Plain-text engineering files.
· · ·

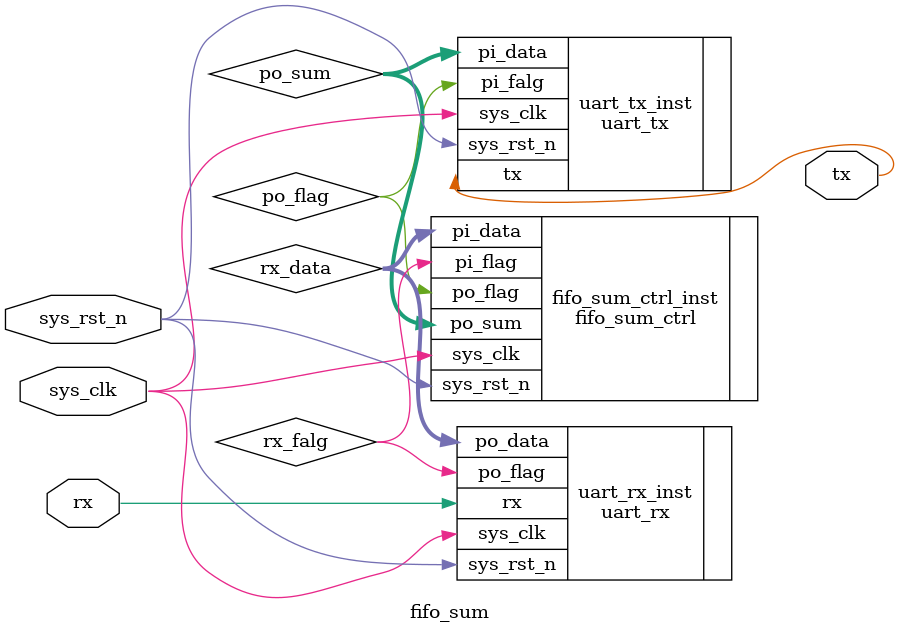
<source format=v>
module  fifo_sum
(
    input   wire            sys_clk     ,
    input   wire            sys_rst_n   ,
    input   wire            rx          ,
    
    output  wire            tx
);

parameter   CLK_FREQ = 50_000_000;

wire  [7:0] rx_data;
wire        rx_falg;
wire        po_flag;
wire  [7:0] po_sum ;

uart_rx
#(
    .UART_BPS(9600      ),
    .CLK_FREQ(CLK_FREQ)
)
uart_rx_inst
(
    .sys_clk     (sys_clk  ),
    .sys_rst_n   (sys_rst_n),
    .rx          (rx       ),
    
    .po_data     (rx_data  ),
    .po_flag     (rx_falg  )
);

fifo_sum_ctrl   fifo_sum_ctrl_inst
(
    .sys_clk     (sys_clk  ),
    .sys_rst_n   (sys_rst_n),
    .pi_flag     (rx_falg  ),
    .pi_data     (rx_data  ),
    
    .po_flag     (po_flag  ),
    .po_sum      (po_sum   )
);

uart_tx
#(
    .UART_BPS(9600      ),
    .CLK_FREQ(CLK_FREQ)
)
uart_tx_inst
(
    .sys_clk     (sys_clk  ),
    .sys_rst_n   (sys_rst_n),
    .pi_data     (po_sum   ),
    .pi_falg     (po_flag  ),
    
    .tx          (tx       )
);
endmodule
</source>
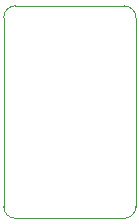
<source format=gbr>
%TF.GenerationSoftware,KiCad,Pcbnew,8.0.8-8.0.8-0~ubuntu24.04.1*%
%TF.CreationDate,2025-02-27T11:00:22-05:00*%
%TF.ProjectId,imu-board,696d752d-626f-4617-9264-2e6b69636164,rev?*%
%TF.SameCoordinates,Original*%
%TF.FileFunction,Profile,NP*%
%FSLAX46Y46*%
G04 Gerber Fmt 4.6, Leading zero omitted, Abs format (unit mm)*
G04 Created by KiCad (PCBNEW 8.0.8-8.0.8-0~ubuntu24.04.1) date 2025-02-27 11:00:22*
%MOMM*%
%LPD*%
G01*
G04 APERTURE LIST*
%TA.AperFunction,Profile*%
%ADD10C,0.050800*%
%TD*%
G04 APERTURE END LIST*
D10*
X51419000Y-75166000D02*
G75*
G02*
X50419000Y-74166000I0J1000000D01*
G01*
X61619000Y-74166000D02*
X61619000Y-58166000D01*
X50419000Y-58166000D02*
G75*
G02*
X51419000Y-57166000I1000000J0D01*
G01*
X61619000Y-74166000D02*
G75*
G02*
X60619000Y-75166000I-1000000J0D01*
G01*
X60619000Y-57166000D02*
X51419000Y-57166000D01*
X50419000Y-58166000D02*
X50419000Y-74166000D01*
X51419000Y-75166000D02*
X60619000Y-75166000D01*
X60619000Y-57166000D02*
G75*
G02*
X61619000Y-58166000I0J-1000000D01*
G01*
M02*

</source>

· · ·

Goal of the exercise.
What is the number of lines in the records that contain the string "input"? Give only that number.

Output of the exercise.
3